[[ RECORDS SHOWN open ]]
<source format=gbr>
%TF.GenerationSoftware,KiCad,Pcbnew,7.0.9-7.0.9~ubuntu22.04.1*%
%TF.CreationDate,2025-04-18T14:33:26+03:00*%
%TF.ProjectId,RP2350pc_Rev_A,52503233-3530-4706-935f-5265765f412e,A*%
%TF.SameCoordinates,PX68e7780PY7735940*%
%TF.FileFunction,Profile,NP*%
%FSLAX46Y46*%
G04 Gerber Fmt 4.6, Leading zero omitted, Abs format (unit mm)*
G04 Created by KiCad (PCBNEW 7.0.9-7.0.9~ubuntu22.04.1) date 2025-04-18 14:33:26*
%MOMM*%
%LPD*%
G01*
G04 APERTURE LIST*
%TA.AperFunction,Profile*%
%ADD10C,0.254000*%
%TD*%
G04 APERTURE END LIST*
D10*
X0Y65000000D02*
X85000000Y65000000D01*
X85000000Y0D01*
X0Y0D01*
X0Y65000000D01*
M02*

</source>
[[ RECORDS SHOWN closed ]]
[[ RECORDS SHOWN open ]]
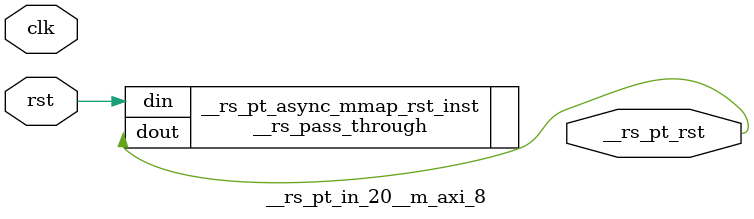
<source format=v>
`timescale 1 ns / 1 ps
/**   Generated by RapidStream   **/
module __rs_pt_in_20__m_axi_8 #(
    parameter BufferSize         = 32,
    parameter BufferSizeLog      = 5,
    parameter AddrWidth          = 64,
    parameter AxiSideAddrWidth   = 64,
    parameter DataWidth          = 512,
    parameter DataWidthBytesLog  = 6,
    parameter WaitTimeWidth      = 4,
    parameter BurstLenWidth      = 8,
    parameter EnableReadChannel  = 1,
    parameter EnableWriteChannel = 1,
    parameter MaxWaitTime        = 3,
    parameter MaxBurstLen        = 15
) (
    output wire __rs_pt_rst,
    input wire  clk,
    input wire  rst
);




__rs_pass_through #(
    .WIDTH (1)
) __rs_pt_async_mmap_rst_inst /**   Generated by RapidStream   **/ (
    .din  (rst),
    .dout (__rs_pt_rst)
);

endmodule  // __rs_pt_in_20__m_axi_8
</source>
[[ RECORDS SHOWN closed ]]
PROBLEM TO SOLVE.
Report every line in the data above in which the word "wire" appears.

EXERCISE RESPONSE.
    output wire __rs_pt_rst,
    input wire  clk,
    input wire  rst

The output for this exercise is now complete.